All 4 types of memory are important components of creating an AI system that can effectively manage and utilize information across various timeframes and contexts.
The response from a language model should always make sense in the context of the conversation — they shouldn’t just be a bunch of factual statements. Grounding measures the ability of a model to produce an output that is contextually relevant and meaningful. The process of grounding a language model can be a combination of language model training, fine-tuning, and external processes (including memory!).

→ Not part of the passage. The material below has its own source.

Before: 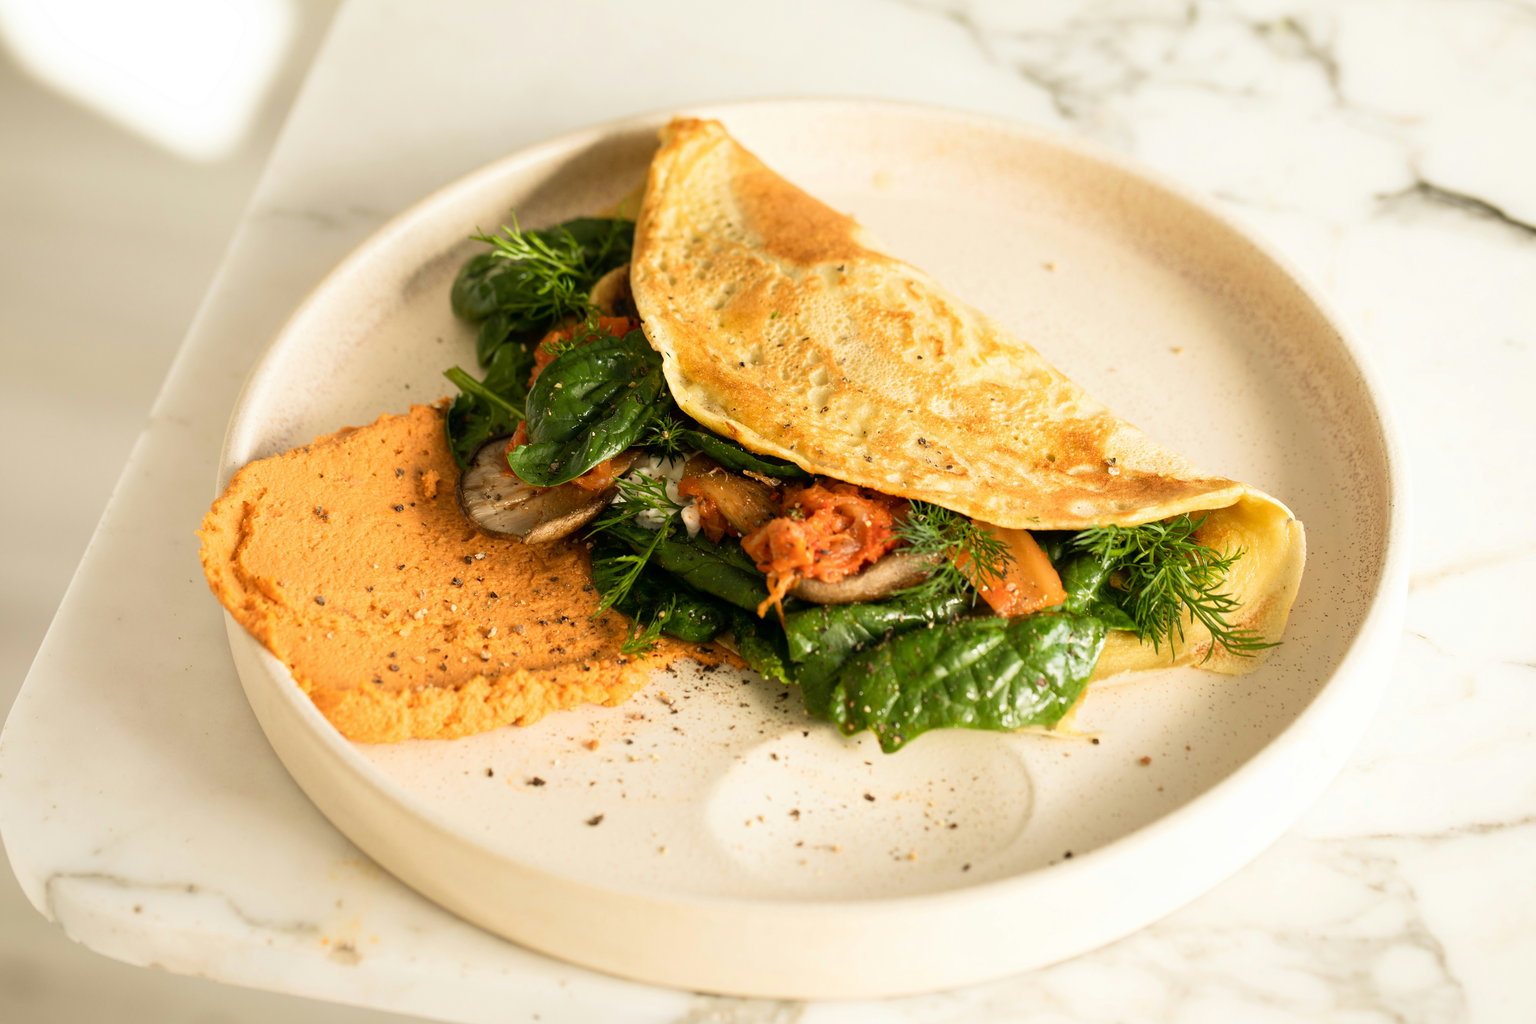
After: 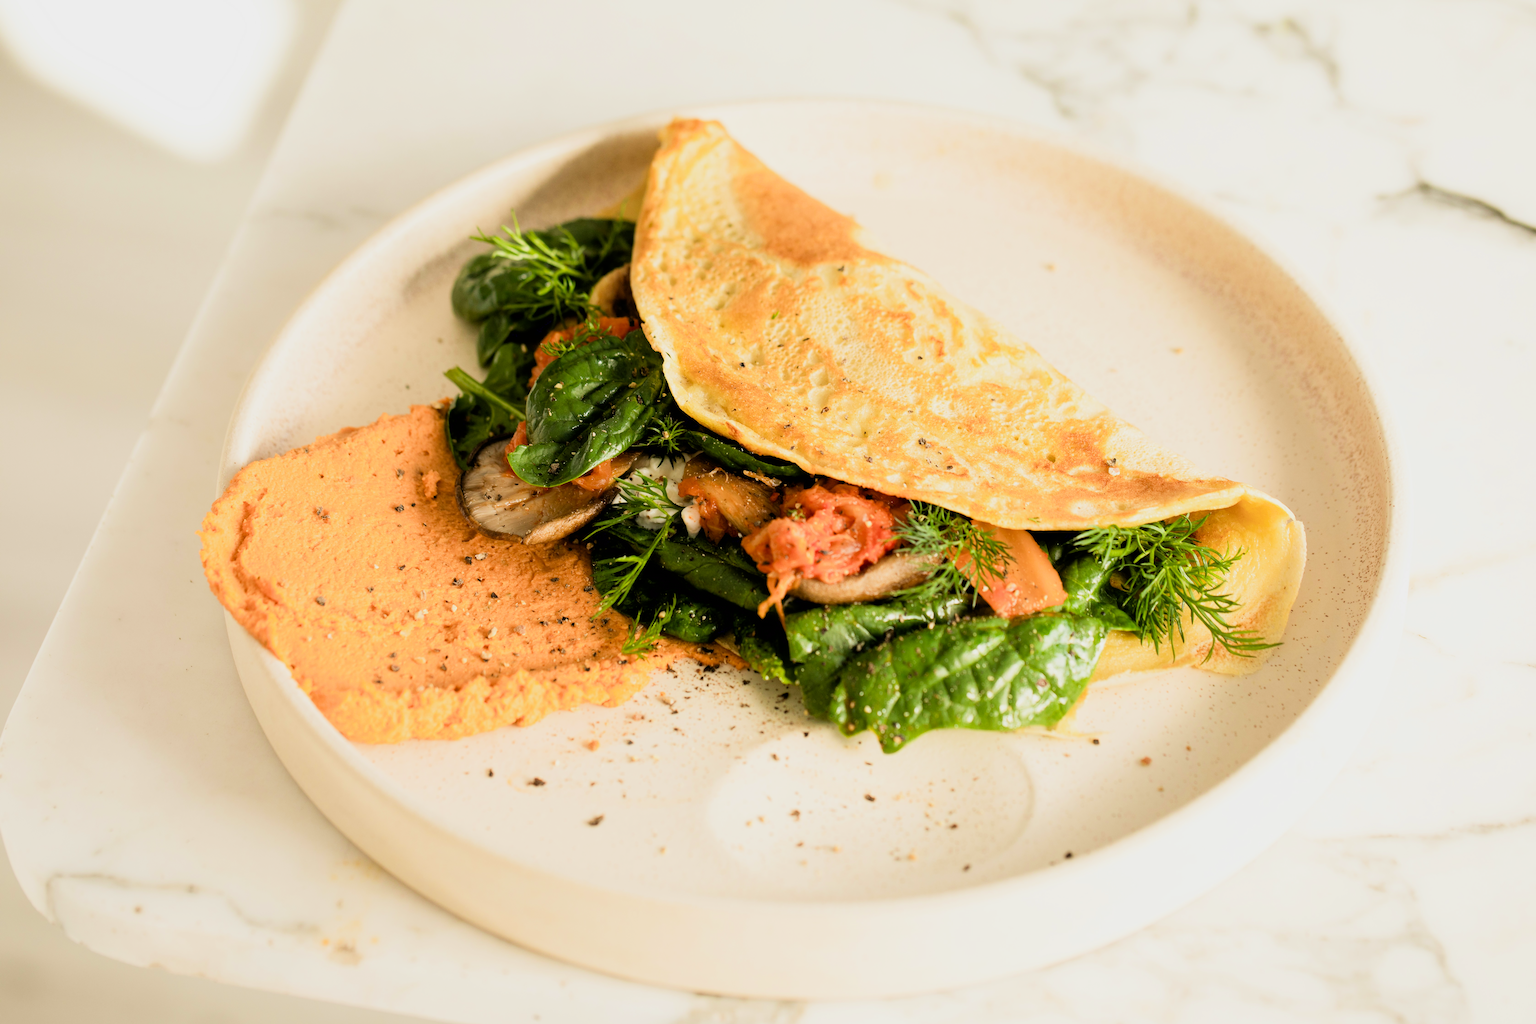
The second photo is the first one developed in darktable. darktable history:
exposure: black level correction 0.002, exposure 0.675 EV, compensate highlight preservation false
filmic rgb: black relative exposure -7.65 EV, white relative exposure 4.56 EV, hardness 3.61, contrast 1.109, iterations of high-quality reconstruction 0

Language Model Training and Fine Tuning
The data that the model is initially trained on will make a substantial difference in how grounded the model is. Training a model on a large corpora of diverse data enables it to learn language patterns, grammar, and semantics, to predict the next most relevant word. The pre-trained model is then fine-tuned on domain-specific data, which helps it generate more relevant and accurate outputs for particular applications that require deeper domain specific knowledge. This is especially important if you require the model to perform well on specific texts which it might not have been exposed to during its initial training. Although our expectations of a language model’s capabilities are high, we can’t expect it to perform well on something it has never seen before. Just like we wouldn’t expect a student to perform well on an exam if they hadn’t studied the material.
External Context
Providing the model with real-time or up-to-date context-specific information also helps it stay grounded. There are many methods of doing this, such as integrating it with external knowledge bases, APIs, and real-time data. This method is also known as Retrieval Augmented Generation (RAG).
Memory Systems
Memory systems in AI play a crucial role in ensuring that the system remains grounded based on its previously taken actions, lessons learned, performance over time, and experience with users and other systems. The four types of memory outlined previously in the article play a crucial role in grounding a language model’s ability to stay context-aware and produce relevant outputs. Memory systems work in tandem with grounding techniques like training, fine-tuning, and external context integration to enhance the model’s overall performance and relevance.
Memory and grounding are interconnected elements that enhance the performance and reliability of AI systems. While memory enables AI to retain and manipulate information across different timeframes, grounding ensures that the AI’s outputs are contextually relevant and meaningful. By integrating memory systems and grounding techniques, AI systems can achieve a higher level of understanding and effectiveness in their interactions and tasks.